Saturday 27 August 2011

Disruptor 2.0 Released

Significantly improved performance and a cleaner API are the key takeaways for the Disruptor 2.0 concurrent programming framework for Java.  This release is the result of all the great feedback we have received from the community.  Feedback is very welcome and really improves the end product so please keep it coming.

You can find the Disruptor project here, plus we have a wiki with links to detailed blogs describing how things work.

Naming & API

Over the lifetime of the Disruptor naming has been a challenge.  The funny thing is that with the 2.0 release we have come almost full circle.  Originally we considered the Disruptor as an event processing framework that often got used as a queue replacement.  To make it understandable to queue users we adopted the nomenclature of producers and consumers.  However the consumers are not true consumers.  With this release the consensus is to return to the event processing roots and adopt the following naming changes.

Producer -> Publisher
Events are claimed in strict sequence and published to the RingBuffer.

Entry -> Event
Events represent the currency of data exchange through the dependency graph of EventProcessors.

Consumer -> EventProcessor
Events are processed by EventProcessors.  The processing of an event can be read only, but can also involve mutations on which other EventProcessors depend.

ConsumerBarrier -> DependencyBarrier
Complex graphs of dependent EventProcessors can be constructed for the processing of an Event.  The DependencyBarriers are assembled to represent the dependency graph.  This topic is the real value of the Disruptor and often misunderstood.  A fun example can be seen playing FizzBuzz in our performance tests.

The ProducerBarrier was always a one-to-one relationship with the RingBuffer so for ease of use its behaviour has been merged into the RingBuffer.  This allows direct publishing into the RingBuffer.

DSL Wizard

The most complex part of using the Disruptor is the setting up of the dependency graph of EventProcessors.   To simplify this for the most common cases we have integrated the DisruptorWizard project which provides a DSL as a fluent API for assembling the graph and assigning threads.

Performance

Significant performance tuning effort has gone into this release.  This effort has resulted in a ~2-3X improvement in throughput depending on CPU architecture.  For most use cases it is now an order of magnitude better than queue based approaches. On Sandybridge processors I've seen over 50 million events processed per second.

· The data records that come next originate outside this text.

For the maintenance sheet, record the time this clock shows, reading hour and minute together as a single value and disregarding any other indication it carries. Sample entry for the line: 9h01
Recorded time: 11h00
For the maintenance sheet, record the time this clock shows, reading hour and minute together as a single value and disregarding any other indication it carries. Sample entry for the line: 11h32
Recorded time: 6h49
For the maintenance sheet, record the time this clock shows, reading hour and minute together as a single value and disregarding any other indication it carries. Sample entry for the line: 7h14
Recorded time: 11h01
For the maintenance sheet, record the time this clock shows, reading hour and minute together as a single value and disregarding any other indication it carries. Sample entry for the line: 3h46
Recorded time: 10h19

Sequence tracking has been completely rewritten to reduce the usage of hardware memory barriers, indirection layers, and megamorphic method calls resulting in a much more data and instruction cache friendly design.  New techniques have been employed to prevent false sharing because the previous ones got optimised out by the Oracle Java 7 JVM.

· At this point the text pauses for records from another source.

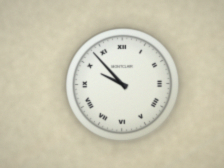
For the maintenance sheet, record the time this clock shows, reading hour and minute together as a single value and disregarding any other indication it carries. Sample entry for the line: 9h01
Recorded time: 9h53
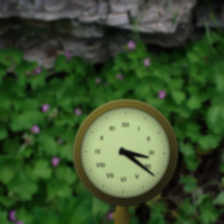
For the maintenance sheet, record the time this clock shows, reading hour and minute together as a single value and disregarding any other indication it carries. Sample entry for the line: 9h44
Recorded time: 3h21
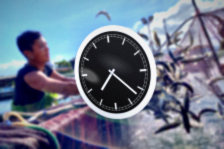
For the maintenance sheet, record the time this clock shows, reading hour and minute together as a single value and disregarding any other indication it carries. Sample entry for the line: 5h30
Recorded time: 7h22
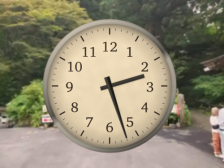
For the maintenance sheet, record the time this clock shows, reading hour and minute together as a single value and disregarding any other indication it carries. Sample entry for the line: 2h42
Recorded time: 2h27
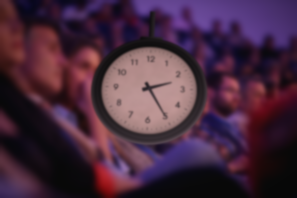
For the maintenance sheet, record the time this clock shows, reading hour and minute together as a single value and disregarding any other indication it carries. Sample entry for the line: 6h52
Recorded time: 2h25
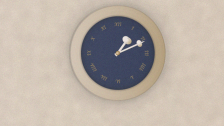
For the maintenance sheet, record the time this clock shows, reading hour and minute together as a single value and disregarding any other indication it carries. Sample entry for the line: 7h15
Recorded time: 1h11
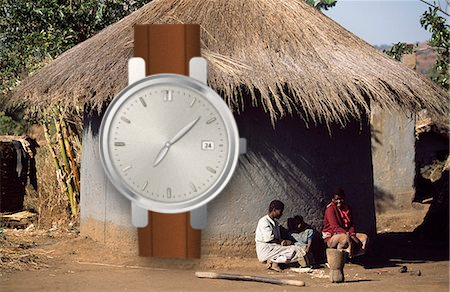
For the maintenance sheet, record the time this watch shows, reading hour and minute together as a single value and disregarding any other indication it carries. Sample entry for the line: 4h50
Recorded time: 7h08
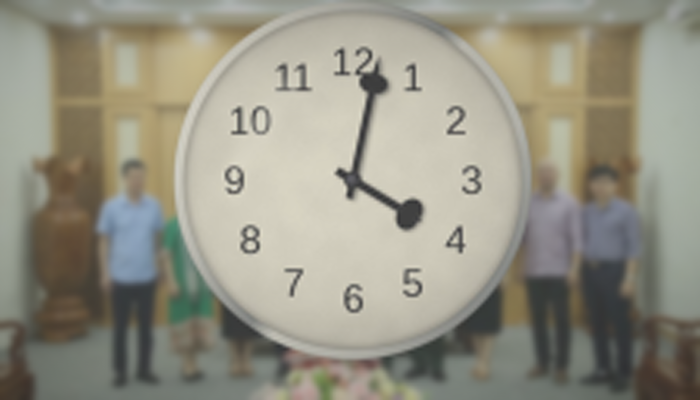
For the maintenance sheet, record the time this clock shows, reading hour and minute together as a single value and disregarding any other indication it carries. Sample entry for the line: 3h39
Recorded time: 4h02
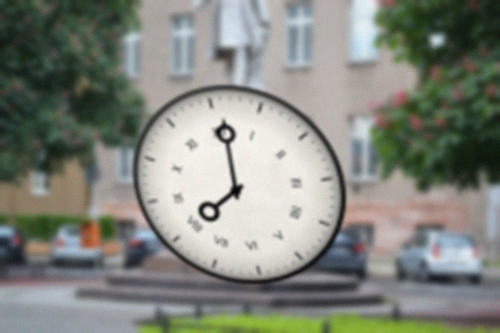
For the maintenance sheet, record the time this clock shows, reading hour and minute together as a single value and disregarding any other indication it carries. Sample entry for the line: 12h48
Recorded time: 8h01
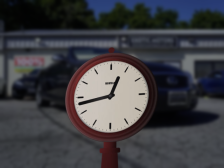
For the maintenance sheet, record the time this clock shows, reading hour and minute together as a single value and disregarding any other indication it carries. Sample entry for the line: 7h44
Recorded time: 12h43
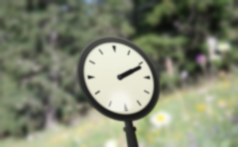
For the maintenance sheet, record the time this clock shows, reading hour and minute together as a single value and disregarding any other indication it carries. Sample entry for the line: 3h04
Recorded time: 2h11
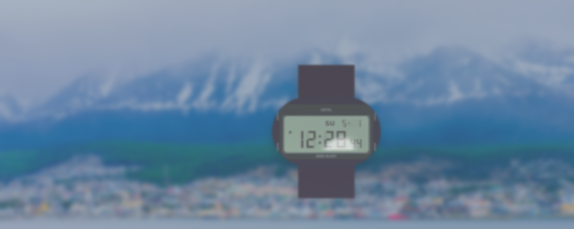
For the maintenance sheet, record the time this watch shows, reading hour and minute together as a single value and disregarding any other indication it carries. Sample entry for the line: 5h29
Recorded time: 12h28
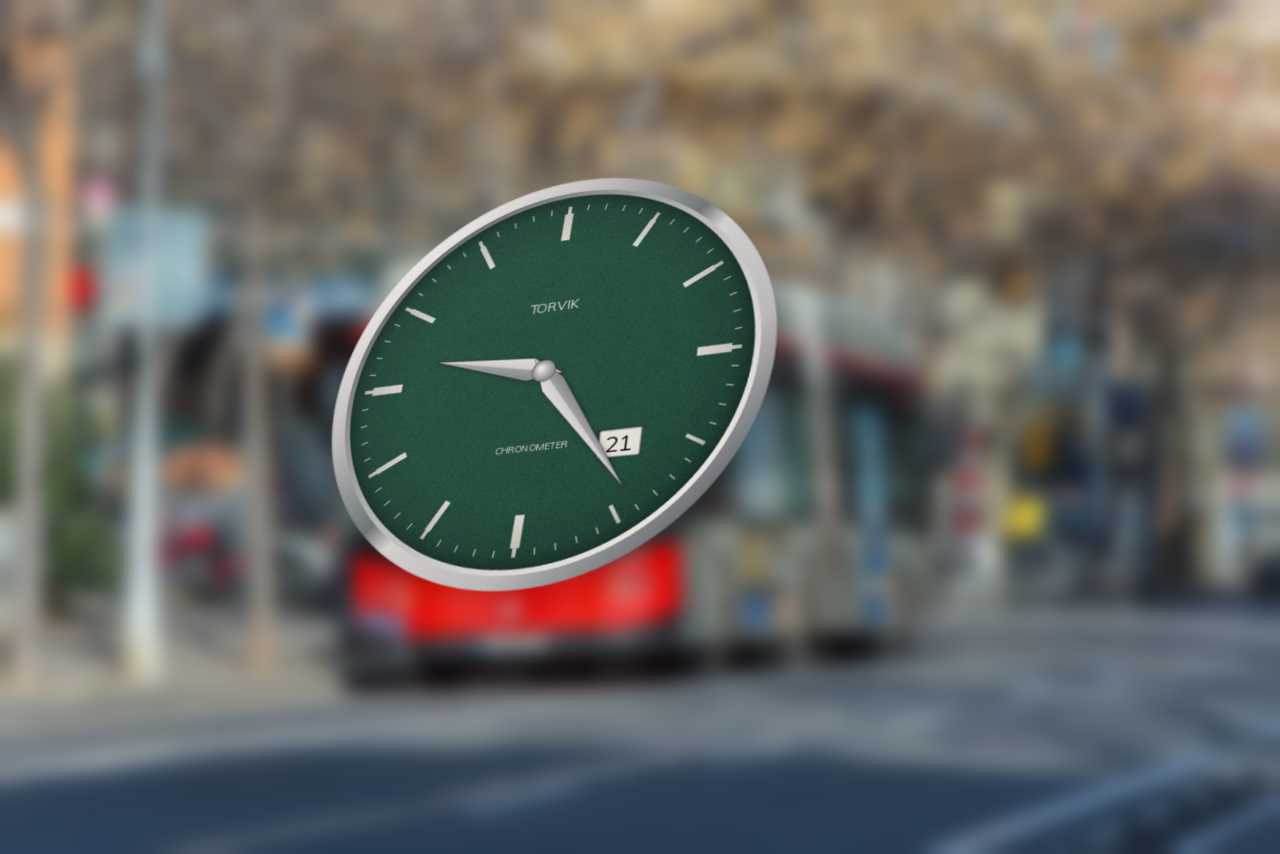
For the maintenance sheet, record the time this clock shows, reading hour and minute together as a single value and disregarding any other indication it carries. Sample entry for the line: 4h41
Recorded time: 9h24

The one area not seeing a significant performance increase is the sequencer pattern.  The Disruptor is still much faster than queue based approaches for this pattern but a limitation of Java hits us hard here.   Java on x86/x64 is using LOCK CMPXCHG for CAS operations to implement the AtomicLong incrementAndGet() method which, based on my measurements, is ~2-10X slower than using LOCK XADD as contention increases.  Hopefully Oracle will see the error of SUNs ways on this and embrace x86/x64 to take advantage of such instructions.  Dave Dice at Oracle has blogged on the subject so I live in hope.

Memory Barriers


Of special note for this release is the elimination of hardware memory barriers on x86/x64 for Sequence tracking.  The beauty in the Disruptor design is that on CPU architectures that have a memory model [1] whereby:

  • loads are not reordered with older loads”, and
  • stores are not reordered with older stores”;

it is then possible to take advantage of the semantics provided by AtomicLong to avoid the use of the Java volatile keyword, and thus hardware fences on x86/x64.  The one sticky rule for concurrent algorithms, such as Dekker [2] and Peterson [3] locks, on x86/x64 is “loads can be re-ordered with older stores”.  This is not an issue given the design of the Disruptor.  The issue relates to the snooping of CPU local store buffers for older writes.  I’m likely to blog in more detail about why this is the case at a later date.  The code should be safe on other CPU architectures if the JVM implementers get the semantics of AtomicLong and Unsafe correct, however your mileage may vary for performance on other architectures compared to x64.

Roadmap

With this latest release it is becoming increasingly obvious how sensitive some CPU architectures are to processor affinity for threads.  When an EventProcessor gets rescheduled on a different core, after its time-slice is exhausted or it yields, the resulting cache pollution really hits performance.  For those who require more extreme and predictable performance I plan to release an Executor service with the Disruptor to allow the pinning of threads to CPU cores.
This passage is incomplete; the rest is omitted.